The flight attendants are also concerned about radiation exposure, particularly this year when solar storms are to expected to reach a peak, and possible exposure to HIV and hepatitis since flight attendants must provide in-flight emergency medical treatment including mouth-to-mouth resuscitation and assistance during childbirth. 

Most U.S. workers are protected by standards set by the Occupational Safety and Health Administration (OSHA). But flight attendants are specifically excluded from OSHA coverage. In 1975, the FAA decreed that it, not OSHA, should have jurisdiction over health and safety of airline employees, according to Patricia Friend, president of the Flight Attendants Union.

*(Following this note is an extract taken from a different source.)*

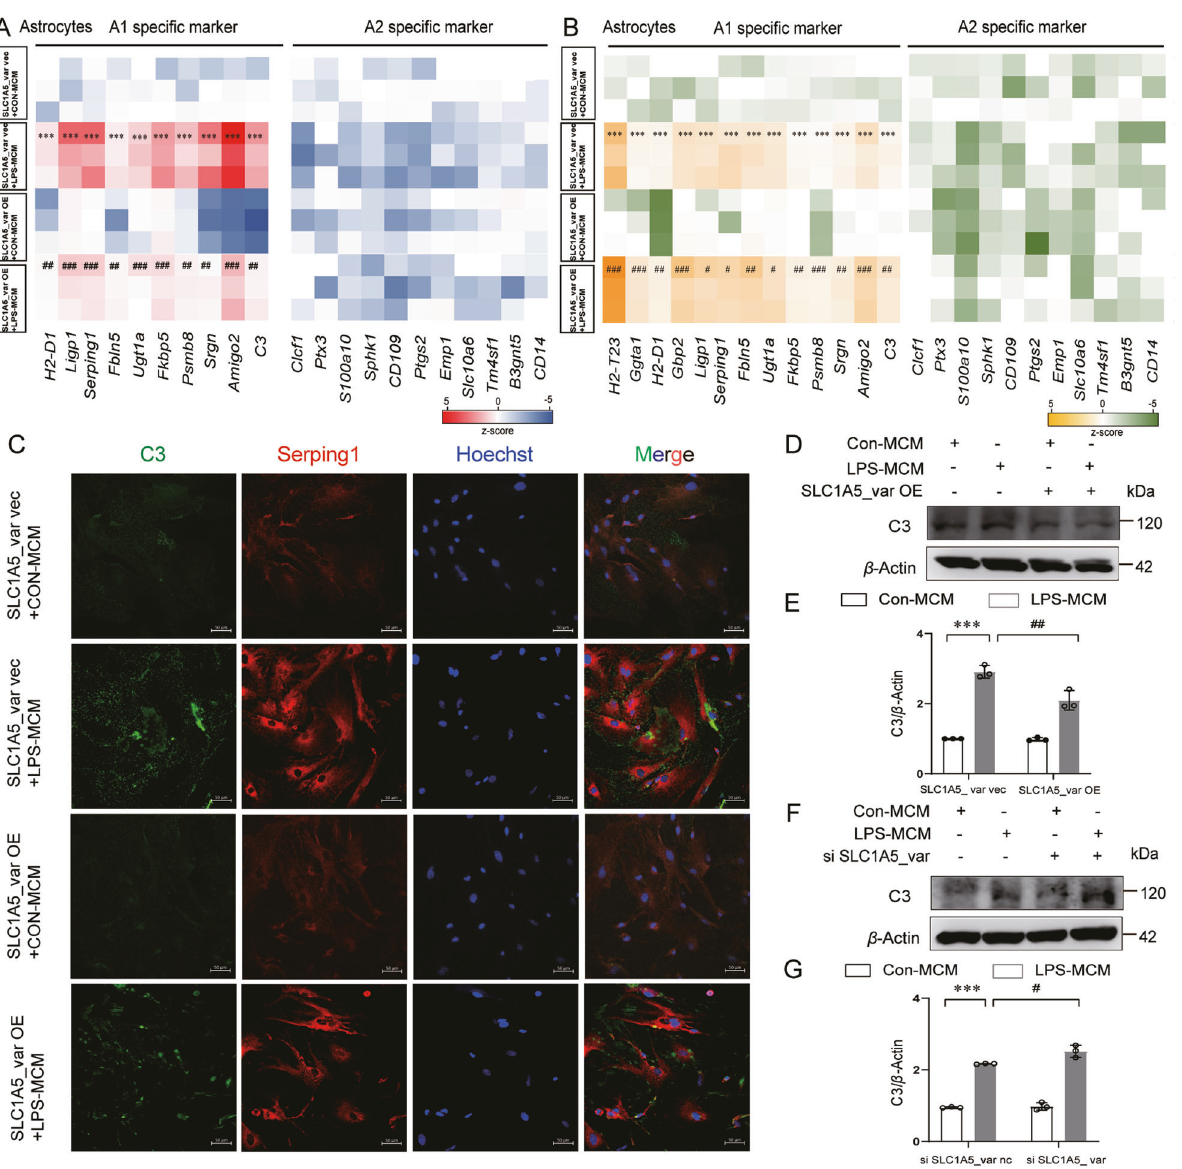
PCR. Heatmap of A1-speci fi c and A2-speci fi c markers in astrocytes while SLC1A5var was overexpression ( A ) ( n = 3) or knockdown ( B ) ( n = 3). C Colocalization of C3 (green) and Serping1(red) while SLC1A5_var was overexpressed. Scale bar, 50 μ m. Expression of C3 was determined by Western blot while SLC1A5_var was overexpression ( D ) or knockdown ( F ) and quanti fi ed by densitometry ( E , G ) ( n = 3). Data are shown as the mean ± S.E.M. *** P < 0.001 vs control, # P < 0.05, ## P < 0.01 vs LPS group , two-way ANOVA followed by Tukey ’ s post hoc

But since claiming jurisdiction, the FAA has "made little effort to institute health and safety standards for flight attendants," Friend says. 

"The FAA has issued a few weak health and safety regulations and a series of recommendations that carriers rarely meet because they are not under any pressure to do so," she says.

Prescription for Trouble

Drug companies are failing to conduct postmarketing research (Phase IV) studies required by law, according to data obtained from the Food and Drug Administration (FDA) through a Freedom of Information Act (FOIA) request filed by Public Citizen.

The FDA sometimes requires companies to perform safety and efficacy tests after a drug has been approved and frequently makes these postmarketing tests a condition for a drug's approval. An April Public Citizen study found that only 13 percent of 88 follow up studies required for drugs launched during the 1980s were completed. No studies were finished for 107 drugs that went on the market between January 1995 and December 1999. 

The report paints a "grim and dangerous picture," says Public Citizen's Dr. Sidney Wolfe. "Pharmaceutical companies are systematically failing to fulfill their commitments to the FDA." 

Wolfe says that the FDA should ask Congress for authority to impose large civil fines on companies that do not complete their required studies. Currently, the FDA has no civil fining authority.